Friday, July 19, 2013
Was fear of public speaking ever really in the pole position?
I don’t think so. But, in a blog post on July 8th titled Fear of Public speaking Loses Pole Position, Les Hayman claimed that:
“However, most recently, the fear of public speaking, which has long held the #1 position in ‘human feardom’ in the western world, appears to have been deposed, and relegated further down the list of top-10 fears, according to most current surveys that bother to worry about what bothers humanity.
It now seems that due to ageing populations in the western world, the number one fear these days has become the actual fear of ageing, closely now followed by the fear of death.
....As well as fear of ageing and the fear of death, the fear of failure has now moved ahead of the fear of public speaking into the third position on the feardom ladder, relegating the fear of public speaking into the fourth slot.”
According to him, the top four fears now are as shown above. Mr. Hayman didn’t bother to provide links to any of those “current” surveys, or to tell us who did them, when they were done, or where they were published. Google searches using fear, survey, and the four terms ageing, death, failure and “public speaking” gave less than ten results, none of which were current surveys.

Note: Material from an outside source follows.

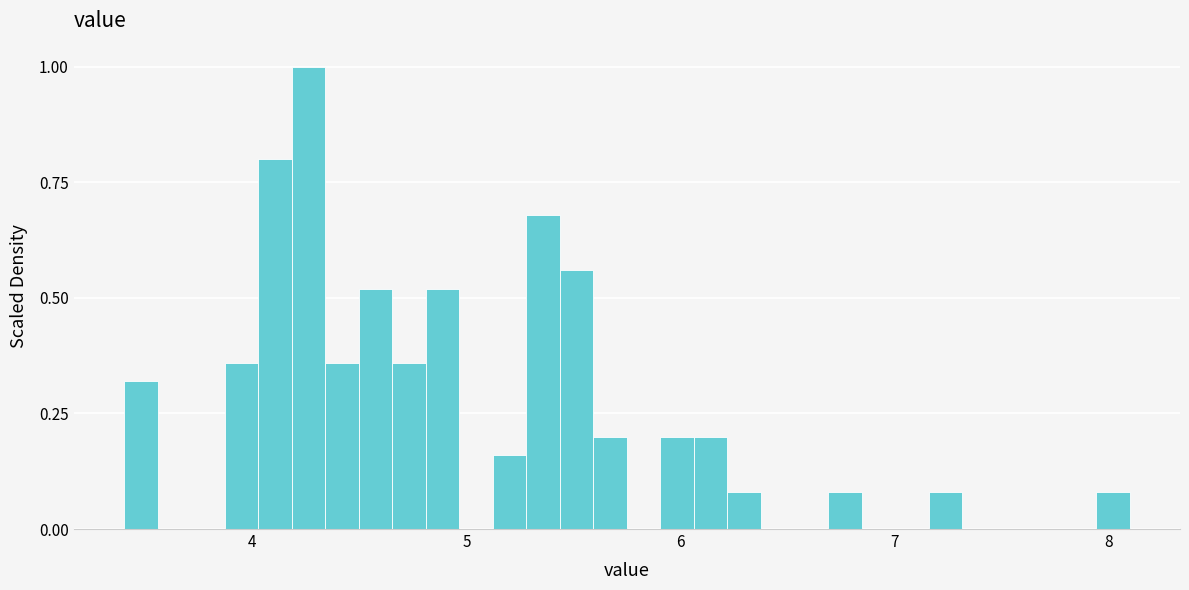

Read against the x-axis, roughly where is the centre of the tallest bar?

4.3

This blog had many posts about surveys, many of which were discussed in a post last October titled Either way you look at it, public speaking really is not our greatest fear and one last July titled Is fear of public speaking the greatest fear in the entire galaxy?

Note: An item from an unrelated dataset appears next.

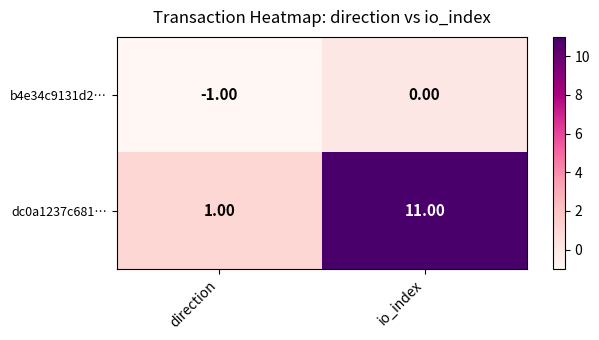

List the series in order of their overall mean, lowest first.

b4e34c9131d2…, dc0a1237c681…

Those posts noted that fear of public speaking really never was consistently in first place, so it had not long held the “pole position.”. That claim is 100% bogus. For example, in a 1988 Roper survey it came second and snakes were first. In the very large Epidemiologic Catchment Area (ECA) Study reported in a 1991 book it came in 8th or 9th place. In Gallup polls done both in 1998 and 2001 it was second, after snakes.